Task requirements — Write the data below out exactly as it stands. Do not include the pictures.

** The data follows **

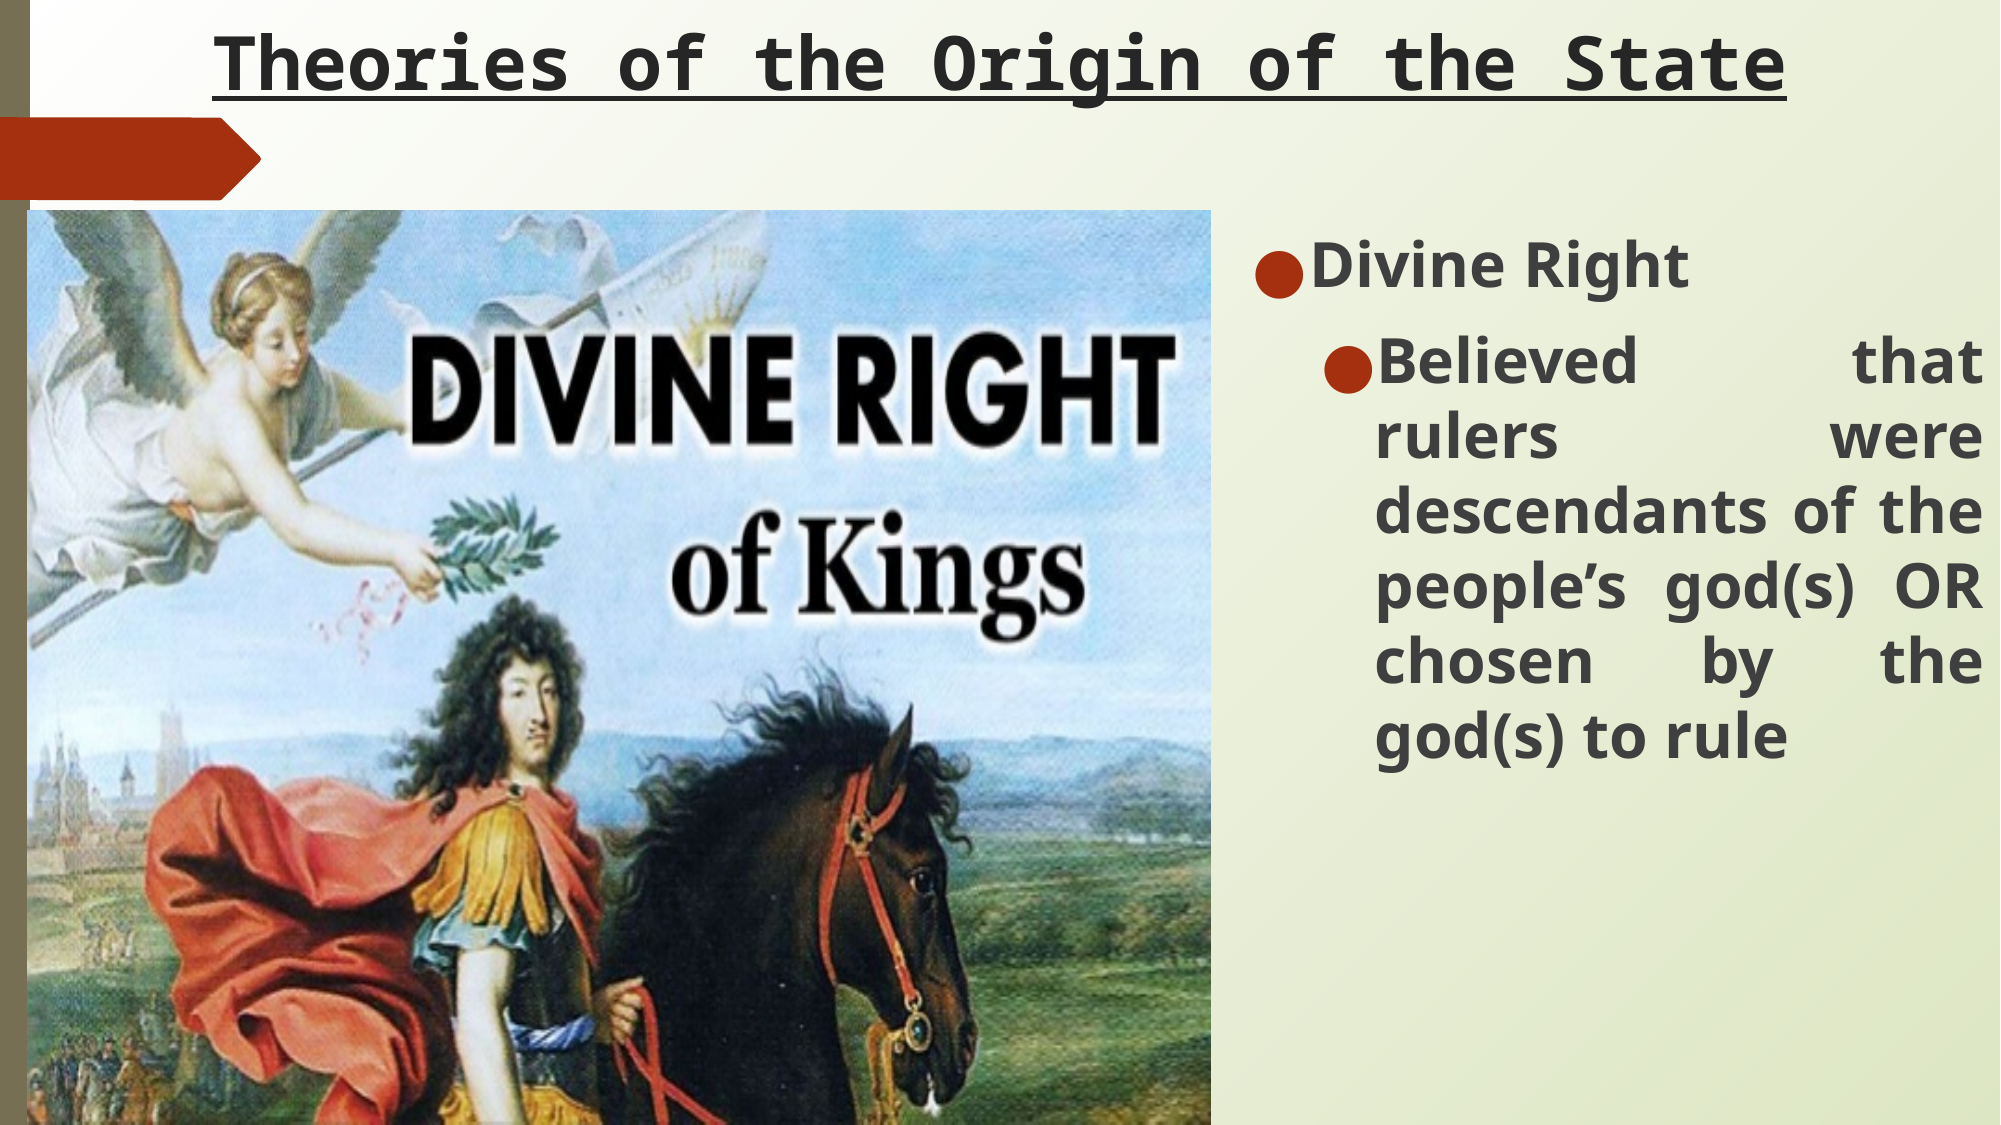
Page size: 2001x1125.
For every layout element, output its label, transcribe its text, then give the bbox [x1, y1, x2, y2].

list Divine Right Believed that rulers were descendants of the people’s god(s) OR chosen by the god(s) to rule [1237, 210, 2000, 1125]
title Theories of the Origin of the State [27, 0, 1973, 211]
picture [26, 209, 1211, 1125]
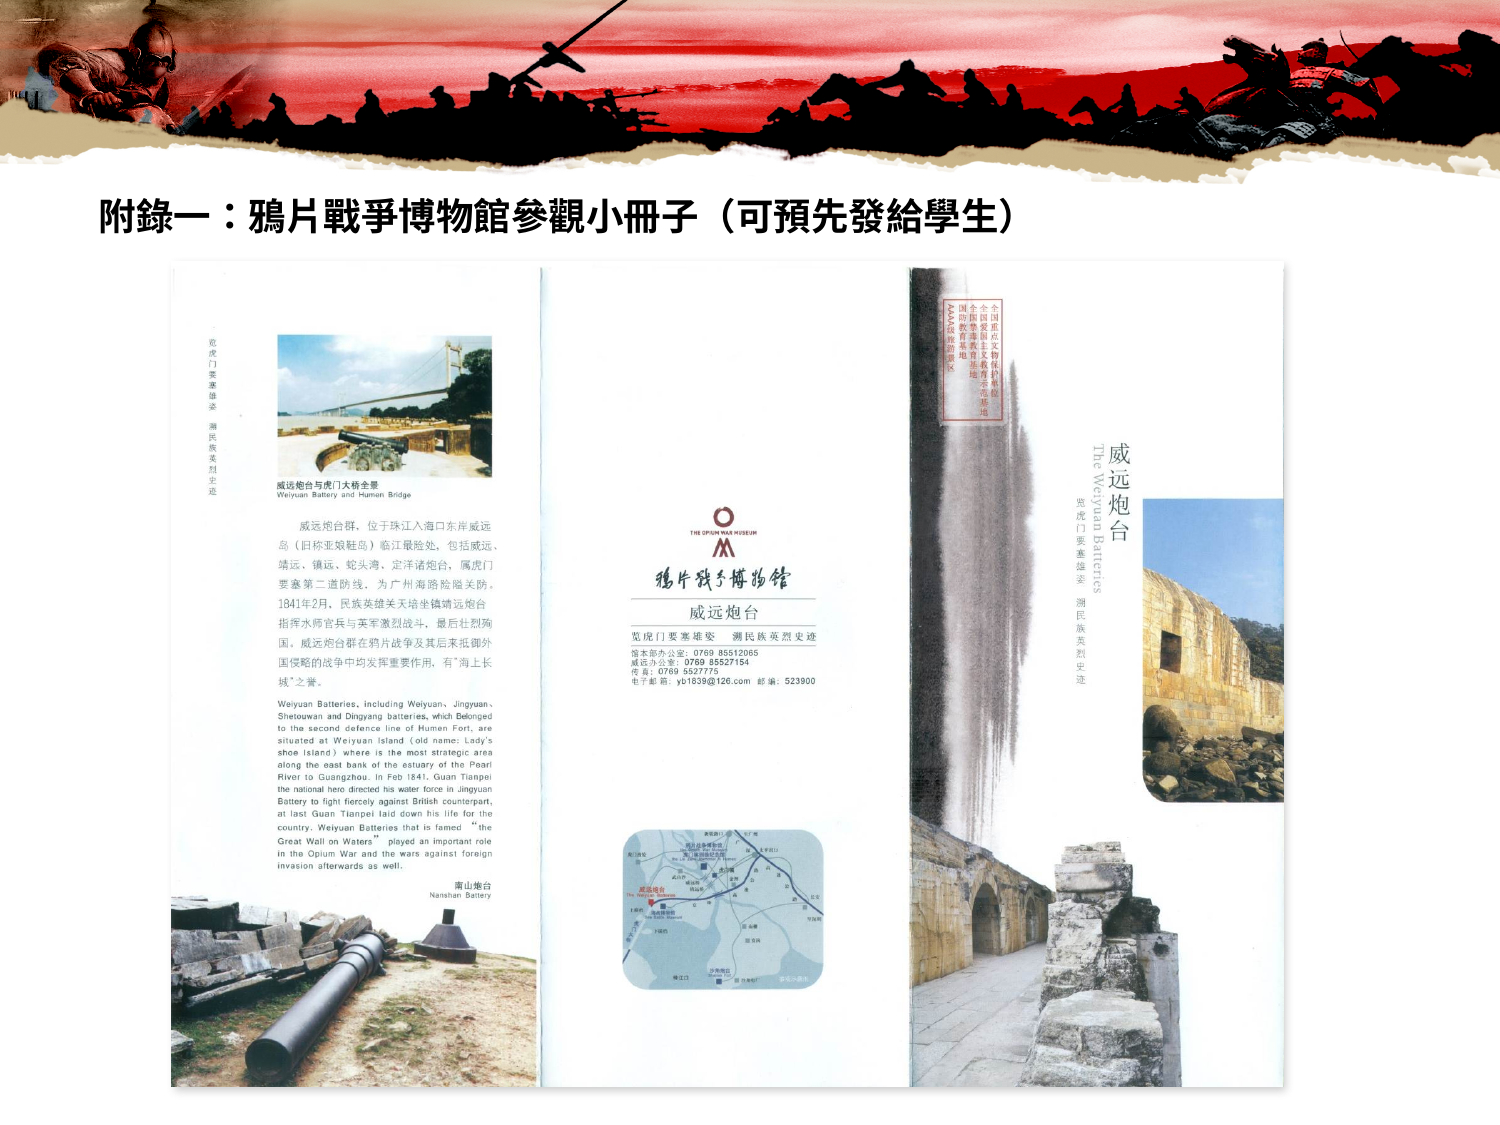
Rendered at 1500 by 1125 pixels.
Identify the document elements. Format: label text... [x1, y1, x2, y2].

picture [171, 261, 1284, 1087]
picture [0, 0, 1500, 199]
text_box 附錄一：鴉片戰爭博物館參觀小冊子（可預先發給學生） [83, 207, 1091, 246]
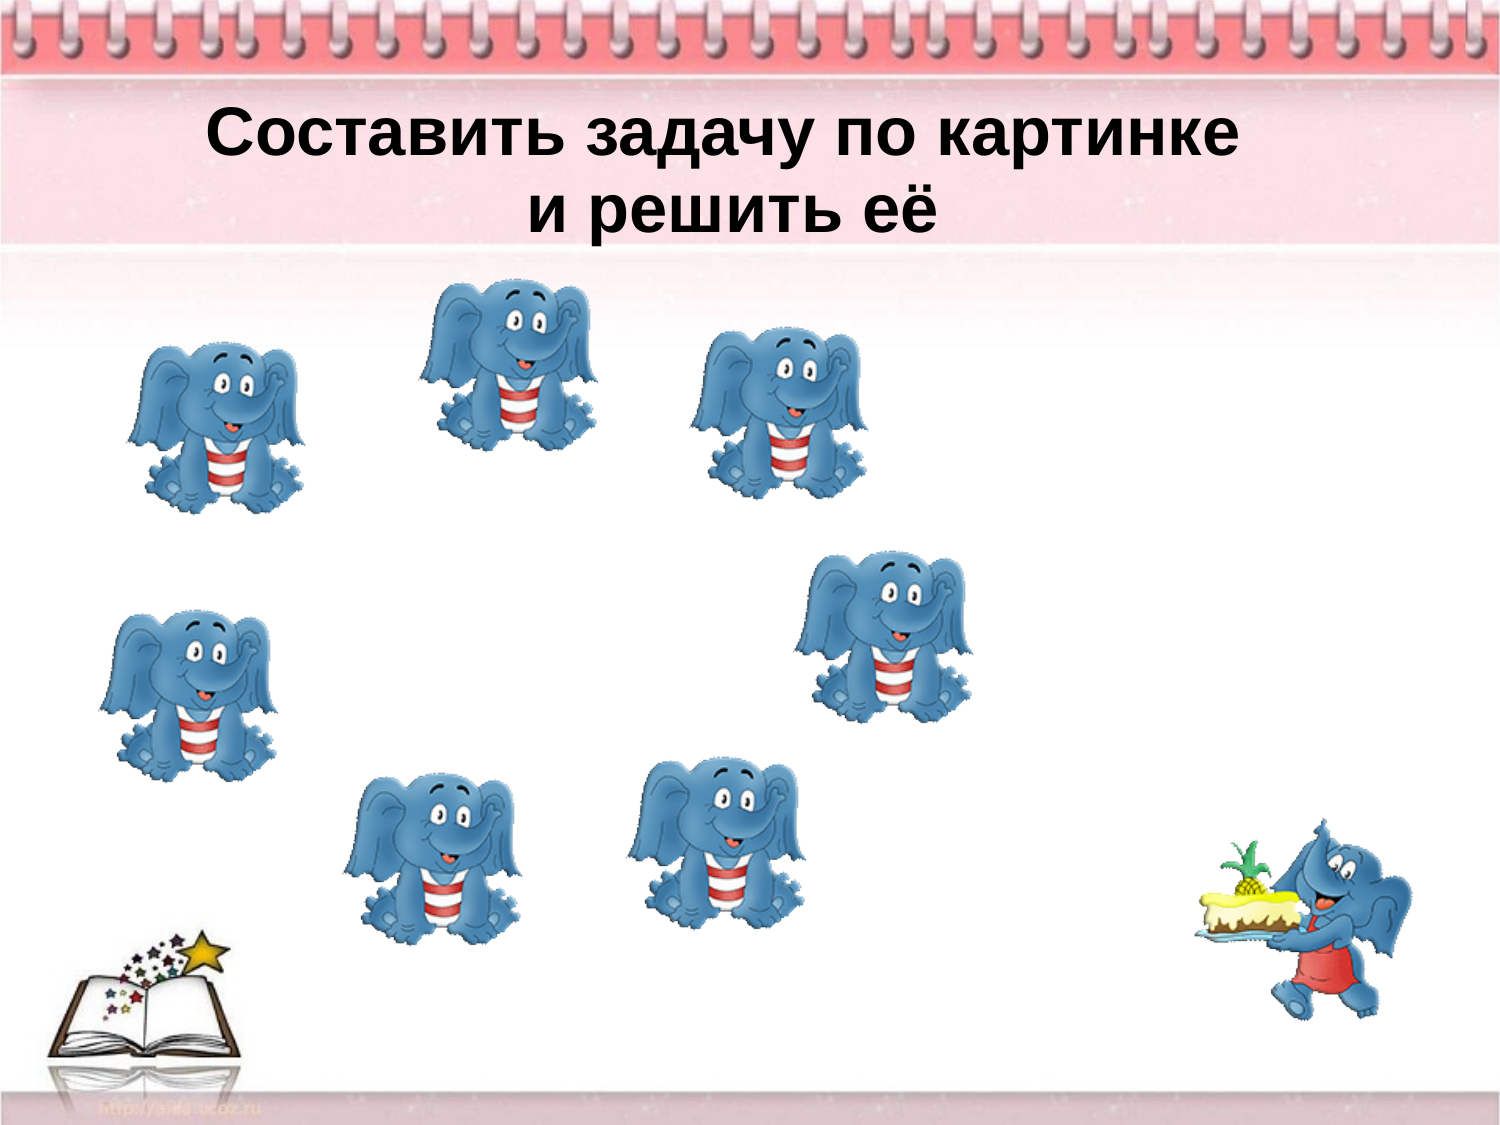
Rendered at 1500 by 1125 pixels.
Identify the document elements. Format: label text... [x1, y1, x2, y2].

picture [0, 0, 1500, 1125]
text_box Составить задачу по картинке и решить её [195, 87, 1252, 253]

** End of The data **

Reply —
Page size: 2001x1125.
For every layout element, output its label, transcribe its text, then give the bbox [x1, y1, x2, y2].

list Divine Right Believed that rulers were descendants of the people’s god(s) OR chosen by the god(s) to rule [1237, 210, 2000, 1125]
title Theories of the Origin of the State [27, 0, 1973, 211]
picture [26, 209, 1211, 1125]
Rendered at 1500 by 1125 pixels.
Identify the document elements. Format: label text... [x1, y1, x2, y2].

picture [171, 261, 1284, 1087]
picture [0, 0, 1500, 199]
text_box 附錄一：鴉片戰爭博物館參觀小冊子（可預先發給學生） [83, 207, 1091, 246]
Rendered at 1500 by 1125 pixels.
Identify the document elements. Format: label text... [x1, y1, x2, y2].

picture [0, 0, 1500, 1125]
text_box Составить задачу по картинке и решить её [195, 87, 1252, 253]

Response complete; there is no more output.